Tutsaklara işkence... Ziyaretçilere Tekmil Dayatması

Önce tekmil, sonra görüşme!

12.10.2018 

Mahkûmlara ‘askeri tekmil’ zorunluluğu getiren cezaevleri yönetimi, şimdi de ailelerinin telefonla konuşmadan önce tekmil vermesini istiyor. Tekmil verilmezse telefon kapatılıyor

Önce tekmil, sonra görüşme!

Cezaevlerinde yaygınlaşan ‘sıkıyönetim’ uygulamaları ve işkence iddiaları TBMM İnsan Hakları İnceleme Komisyonu’na taşındı. Bolu F Tipi Kapalı Ceza İnfaz Kurumu’nda tutulan Emrah Yayla isimli mahkûmun annesi Zeynep Yayla, İnsan Hakları İnceleme Komisyonu’na başvurarak mahkûmların cezaevlerinde yaşadığı sorunlara çözüm bulunmasını istedi.

Mahkûmların çıplak bir şekilde süngerli oda denilen bölümlere atıldığını, darp edildiğini, hücre ve iletişim yasağı cezaları aldığını ifade eden anne Zeynep Yayla, komisyona sunduğu dilekçesinde, “3 Eylül günü oğlum Emrah Yayla’nın koğuş arkadaşı Deniz Şah, telefon görüşmesine çıktığı zaman görüşmesini yapamamış, yerlerde sürüklenerek hücresine geri götürülmüştür. Oğlum Emrah Yayla da arkadaşının daha fazla zarar görmesini engellemeye çalışırken saldırıya uğramıştır. Ters kelepçe takılarak süngerli hücreye konmuş ve kendisine su dahi verilmemiştir” dedi. 



Ailelere ‘tekmil’ zorunluluğu

Zeynep Yayla, TBMM’ye sunduğu dilekçesinde, mahkûmlardan sonra ailelere de ‘tekmil’ zorunluluğu getirilmesinden yakındı. Buna göre, cezaevi yönetimi telefon görüşmesi yapmak isteyen ailelerden mahkûmlar gibi adını, soyadını ve nüfusa kayıtlı olduğu yeri yüksek sesle söylemesini istedi. İletişim hakkı kapsamında kullanılan haftalık 10 dakikalık telefonla görüşme hakkı için iki tarafın da tekmil getirmesini isteyen yönetim, eğer bu yapılmazsa konuşmayı sonlandırıyor.

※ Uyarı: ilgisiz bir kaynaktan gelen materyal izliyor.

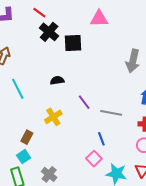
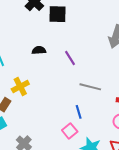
purple line: (84, 102) -> (70, 58), moved
yellow cross: (53, 117) -> (20, 87), moved

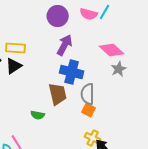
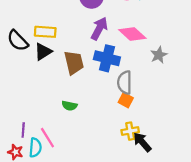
pink diamond: (112, 50) -> (132, 34), moved
brown trapezoid: (58, 94) -> (74, 63), moved
yellow cross: (93, 138) -> (130, 131), turned -35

Oğluyla yaptığı telefon görüşmelerinin iki ile beş saniye arasında sürdüğünü anlatan Yayla, şu ifadelere yer verdi: “Telefon görüşmesi yapmam engelleniyor. Gerekçe olarak oğlumun ve benim telefonları açtığımızda ‘tekmil’ vermememiz gösterilmektedir. Oğlumun can güvenliğinden endişe etmekteyim. Hapishane idaresi oğlumun en doğal demokratik tepkisine dahi saldırıyla karşılık vermekte, düşmanca davranmaktadır. Oğlumun başına gelecek her şeyden hapishane idaresi ve görevli personel sorumludur.”